Study material

----

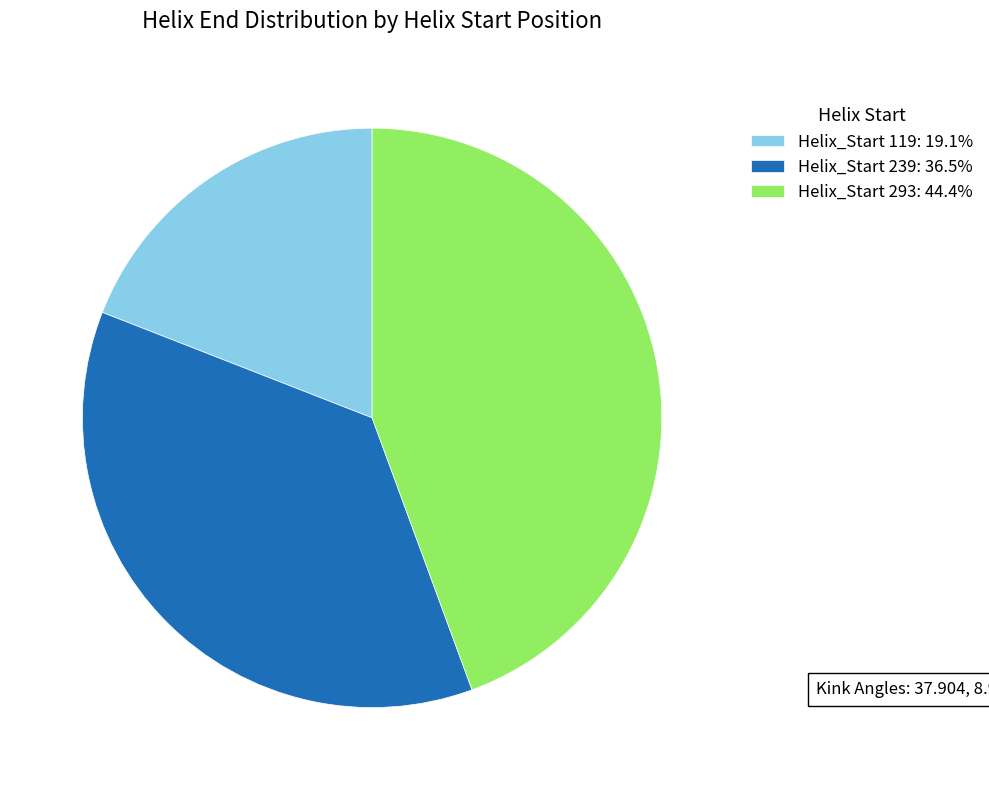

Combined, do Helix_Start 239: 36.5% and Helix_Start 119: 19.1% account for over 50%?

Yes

----

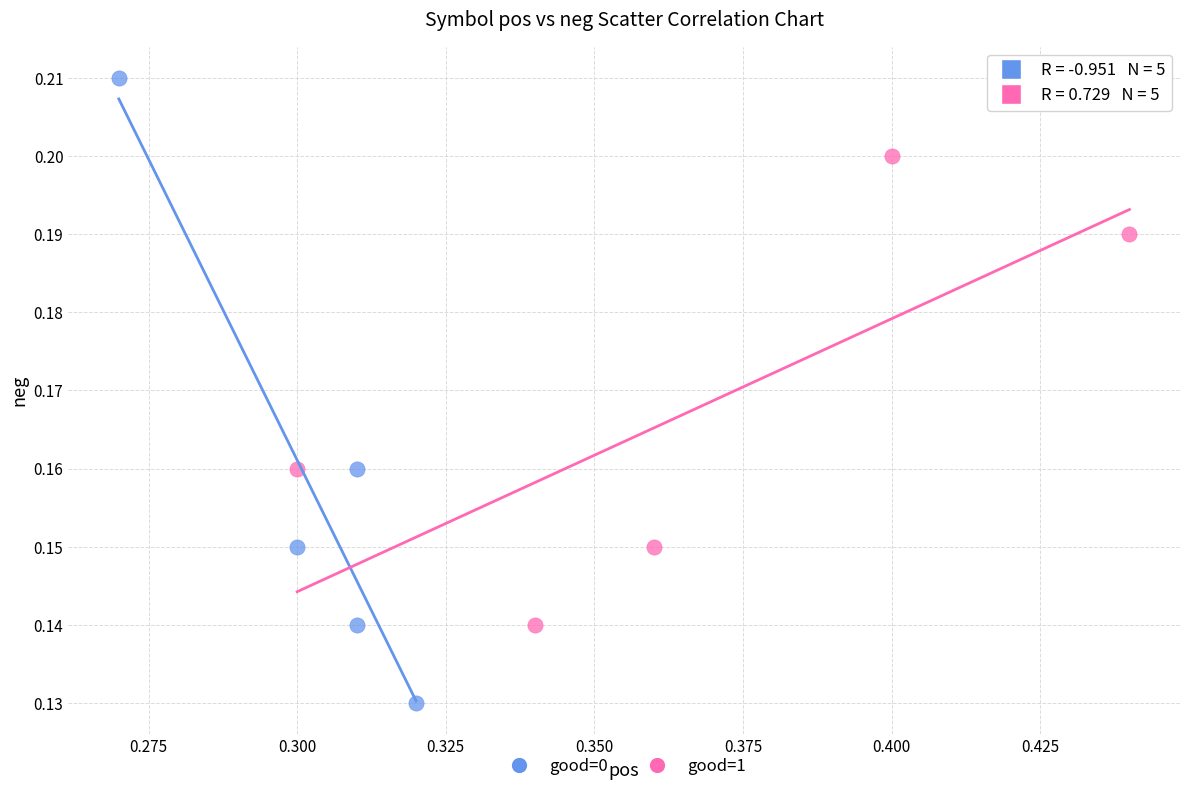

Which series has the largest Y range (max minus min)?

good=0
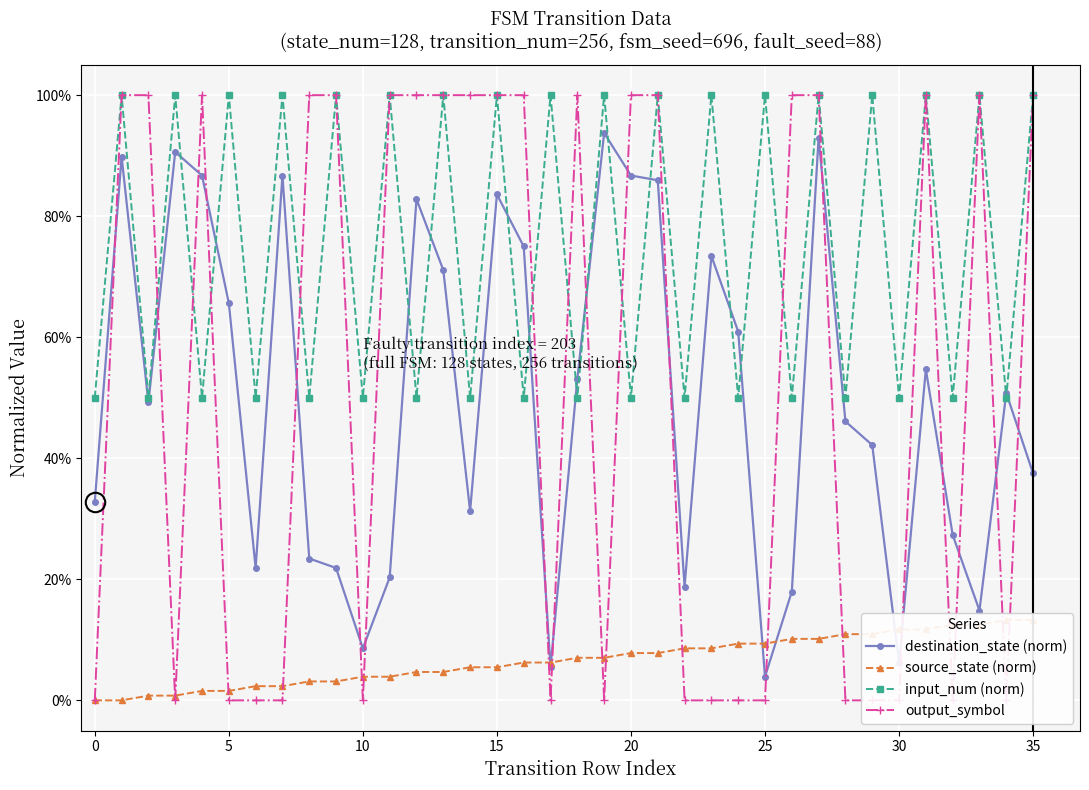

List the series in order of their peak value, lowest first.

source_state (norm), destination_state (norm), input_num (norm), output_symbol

----

Assignment
Output the material verbatim from the line containing "Which series has" through the line containing "source_state (norm), destination_state", inclusive, omitting any pictures.

Response area
Which series has the largest Y range (max minus min)?

good=0

List the series in order of their peak value, lowest first.

source_state (norm), destination_state (norm), input_num (norm), output_symbol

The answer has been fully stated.